**SOURCE DATA:**
------------------------------------------------------------
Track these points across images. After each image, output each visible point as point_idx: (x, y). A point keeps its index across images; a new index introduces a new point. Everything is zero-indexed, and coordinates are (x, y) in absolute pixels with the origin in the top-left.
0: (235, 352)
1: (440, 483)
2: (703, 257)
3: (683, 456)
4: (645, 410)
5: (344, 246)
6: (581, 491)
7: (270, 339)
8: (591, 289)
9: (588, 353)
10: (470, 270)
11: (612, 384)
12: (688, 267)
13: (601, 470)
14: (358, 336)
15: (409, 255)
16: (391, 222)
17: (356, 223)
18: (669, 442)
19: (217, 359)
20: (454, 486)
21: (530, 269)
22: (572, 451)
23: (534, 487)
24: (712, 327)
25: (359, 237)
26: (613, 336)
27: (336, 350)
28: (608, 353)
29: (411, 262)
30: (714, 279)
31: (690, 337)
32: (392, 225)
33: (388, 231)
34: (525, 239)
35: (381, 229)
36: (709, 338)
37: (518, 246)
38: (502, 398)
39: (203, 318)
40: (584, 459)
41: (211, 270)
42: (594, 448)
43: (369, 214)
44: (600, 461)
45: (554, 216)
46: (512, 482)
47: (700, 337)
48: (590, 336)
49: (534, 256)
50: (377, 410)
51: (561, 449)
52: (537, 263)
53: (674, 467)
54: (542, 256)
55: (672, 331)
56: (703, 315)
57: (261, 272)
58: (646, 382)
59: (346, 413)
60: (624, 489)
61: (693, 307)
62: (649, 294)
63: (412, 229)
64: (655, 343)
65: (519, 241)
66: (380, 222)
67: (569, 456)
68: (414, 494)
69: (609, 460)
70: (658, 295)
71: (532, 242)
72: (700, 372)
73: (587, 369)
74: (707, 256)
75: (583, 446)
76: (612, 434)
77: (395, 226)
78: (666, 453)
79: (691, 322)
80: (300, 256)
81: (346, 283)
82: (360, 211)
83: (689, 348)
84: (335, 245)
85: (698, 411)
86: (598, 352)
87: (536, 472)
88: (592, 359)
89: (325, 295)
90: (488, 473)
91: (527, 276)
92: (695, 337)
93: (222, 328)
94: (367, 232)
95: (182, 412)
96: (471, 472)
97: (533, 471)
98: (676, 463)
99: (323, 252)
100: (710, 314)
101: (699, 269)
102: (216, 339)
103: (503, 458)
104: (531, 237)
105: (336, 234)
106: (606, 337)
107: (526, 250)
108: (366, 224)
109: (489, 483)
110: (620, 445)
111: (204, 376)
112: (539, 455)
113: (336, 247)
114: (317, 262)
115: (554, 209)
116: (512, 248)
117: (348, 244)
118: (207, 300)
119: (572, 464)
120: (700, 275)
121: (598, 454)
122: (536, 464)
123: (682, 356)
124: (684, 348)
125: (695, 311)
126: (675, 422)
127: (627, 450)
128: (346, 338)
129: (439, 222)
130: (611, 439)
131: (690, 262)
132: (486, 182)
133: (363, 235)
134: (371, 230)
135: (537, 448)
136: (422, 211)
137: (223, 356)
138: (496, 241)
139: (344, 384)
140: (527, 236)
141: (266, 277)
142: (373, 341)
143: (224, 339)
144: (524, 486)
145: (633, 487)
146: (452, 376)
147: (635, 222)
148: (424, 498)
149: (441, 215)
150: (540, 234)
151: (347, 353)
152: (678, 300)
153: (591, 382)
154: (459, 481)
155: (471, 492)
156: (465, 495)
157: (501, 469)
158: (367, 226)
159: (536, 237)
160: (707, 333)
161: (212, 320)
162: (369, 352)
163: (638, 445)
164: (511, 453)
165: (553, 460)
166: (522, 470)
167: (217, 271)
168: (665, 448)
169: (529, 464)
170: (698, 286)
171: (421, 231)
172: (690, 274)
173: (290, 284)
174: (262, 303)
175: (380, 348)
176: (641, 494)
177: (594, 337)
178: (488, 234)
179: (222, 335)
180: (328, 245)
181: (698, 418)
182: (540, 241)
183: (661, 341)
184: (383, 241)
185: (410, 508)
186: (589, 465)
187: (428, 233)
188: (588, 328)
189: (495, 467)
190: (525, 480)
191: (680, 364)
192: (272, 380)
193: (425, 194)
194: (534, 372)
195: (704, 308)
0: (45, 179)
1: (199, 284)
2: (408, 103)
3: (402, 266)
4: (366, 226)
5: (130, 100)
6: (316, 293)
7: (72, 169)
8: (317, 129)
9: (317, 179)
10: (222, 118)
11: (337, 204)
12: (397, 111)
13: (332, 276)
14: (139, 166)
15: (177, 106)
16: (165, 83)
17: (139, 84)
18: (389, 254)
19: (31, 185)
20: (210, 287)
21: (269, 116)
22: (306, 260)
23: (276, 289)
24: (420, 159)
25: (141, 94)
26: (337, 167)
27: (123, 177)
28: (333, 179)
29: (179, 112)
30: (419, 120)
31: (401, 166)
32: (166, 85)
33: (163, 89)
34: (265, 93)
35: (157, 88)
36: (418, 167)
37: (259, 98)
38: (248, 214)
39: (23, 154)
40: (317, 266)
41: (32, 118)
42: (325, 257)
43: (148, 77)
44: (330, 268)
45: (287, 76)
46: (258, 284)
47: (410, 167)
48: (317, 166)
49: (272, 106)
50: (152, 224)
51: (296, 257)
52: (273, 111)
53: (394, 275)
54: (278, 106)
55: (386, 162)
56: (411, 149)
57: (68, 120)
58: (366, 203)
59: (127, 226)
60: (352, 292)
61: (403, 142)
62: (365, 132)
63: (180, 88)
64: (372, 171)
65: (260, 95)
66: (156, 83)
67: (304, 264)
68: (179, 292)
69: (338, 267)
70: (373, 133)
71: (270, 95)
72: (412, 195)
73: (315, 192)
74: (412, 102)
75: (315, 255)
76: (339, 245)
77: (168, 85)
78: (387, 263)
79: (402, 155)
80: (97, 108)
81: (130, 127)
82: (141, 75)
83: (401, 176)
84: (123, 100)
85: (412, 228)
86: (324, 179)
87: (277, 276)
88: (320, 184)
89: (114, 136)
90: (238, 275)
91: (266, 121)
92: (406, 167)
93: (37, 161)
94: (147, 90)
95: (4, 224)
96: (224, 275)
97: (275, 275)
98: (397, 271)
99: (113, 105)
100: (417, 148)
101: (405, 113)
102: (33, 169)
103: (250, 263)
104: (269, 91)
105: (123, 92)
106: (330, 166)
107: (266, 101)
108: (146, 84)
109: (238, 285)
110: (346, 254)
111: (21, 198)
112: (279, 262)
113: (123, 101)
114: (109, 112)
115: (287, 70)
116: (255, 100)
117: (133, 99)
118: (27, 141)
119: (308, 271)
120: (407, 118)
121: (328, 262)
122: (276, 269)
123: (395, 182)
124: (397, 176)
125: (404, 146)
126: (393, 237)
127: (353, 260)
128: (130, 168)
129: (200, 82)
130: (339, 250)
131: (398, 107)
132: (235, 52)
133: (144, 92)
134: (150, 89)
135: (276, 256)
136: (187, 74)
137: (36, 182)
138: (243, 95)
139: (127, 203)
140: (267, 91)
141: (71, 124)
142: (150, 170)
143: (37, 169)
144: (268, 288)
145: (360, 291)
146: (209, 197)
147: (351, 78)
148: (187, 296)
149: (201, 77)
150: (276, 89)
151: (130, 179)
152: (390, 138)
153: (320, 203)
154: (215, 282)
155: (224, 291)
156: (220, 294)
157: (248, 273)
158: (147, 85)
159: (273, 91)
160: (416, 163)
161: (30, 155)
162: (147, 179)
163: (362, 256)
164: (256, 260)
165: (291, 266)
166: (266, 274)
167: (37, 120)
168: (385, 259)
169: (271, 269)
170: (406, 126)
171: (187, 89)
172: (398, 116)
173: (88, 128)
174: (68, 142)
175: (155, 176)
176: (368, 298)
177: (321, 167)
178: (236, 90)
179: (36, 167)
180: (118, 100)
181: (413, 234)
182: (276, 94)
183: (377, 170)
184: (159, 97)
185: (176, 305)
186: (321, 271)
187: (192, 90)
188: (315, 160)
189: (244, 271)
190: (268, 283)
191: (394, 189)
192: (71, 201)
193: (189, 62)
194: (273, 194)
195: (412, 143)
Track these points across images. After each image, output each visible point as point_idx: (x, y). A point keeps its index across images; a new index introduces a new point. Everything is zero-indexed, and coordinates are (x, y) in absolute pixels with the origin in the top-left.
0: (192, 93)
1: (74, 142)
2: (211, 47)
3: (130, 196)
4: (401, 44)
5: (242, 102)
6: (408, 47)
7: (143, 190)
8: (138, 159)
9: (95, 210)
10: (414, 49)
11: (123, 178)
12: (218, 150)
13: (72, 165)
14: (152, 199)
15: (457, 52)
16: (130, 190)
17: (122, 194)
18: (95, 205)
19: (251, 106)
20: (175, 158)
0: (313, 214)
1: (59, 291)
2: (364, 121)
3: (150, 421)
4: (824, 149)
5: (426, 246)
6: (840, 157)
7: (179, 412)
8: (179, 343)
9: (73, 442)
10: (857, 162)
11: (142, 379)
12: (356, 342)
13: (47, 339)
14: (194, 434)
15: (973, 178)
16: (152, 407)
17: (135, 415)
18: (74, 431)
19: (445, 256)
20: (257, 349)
------------------------------------------------------------
**WHAT YOU ARE ASKED TO DO:** Rewrite everything from the start of the items down to the line containing "6: (581, 491)", changing "top-left" to "upper-left" and leaving the rest untouched.

**ANSWER TO THE PROBLEM:**
Track these points across images. After each image, output each visible point as point_idx: (x, y). A point keeps its index across images; a new index introduces a new point. Everything is zero-indexed, and coordinates are (x, y) in absolute pixels with the origin in the upper-left.
0: (235, 352)
1: (440, 483)
2: (703, 257)
3: (683, 456)
4: (645, 410)
5: (344, 246)
6: (581, 491)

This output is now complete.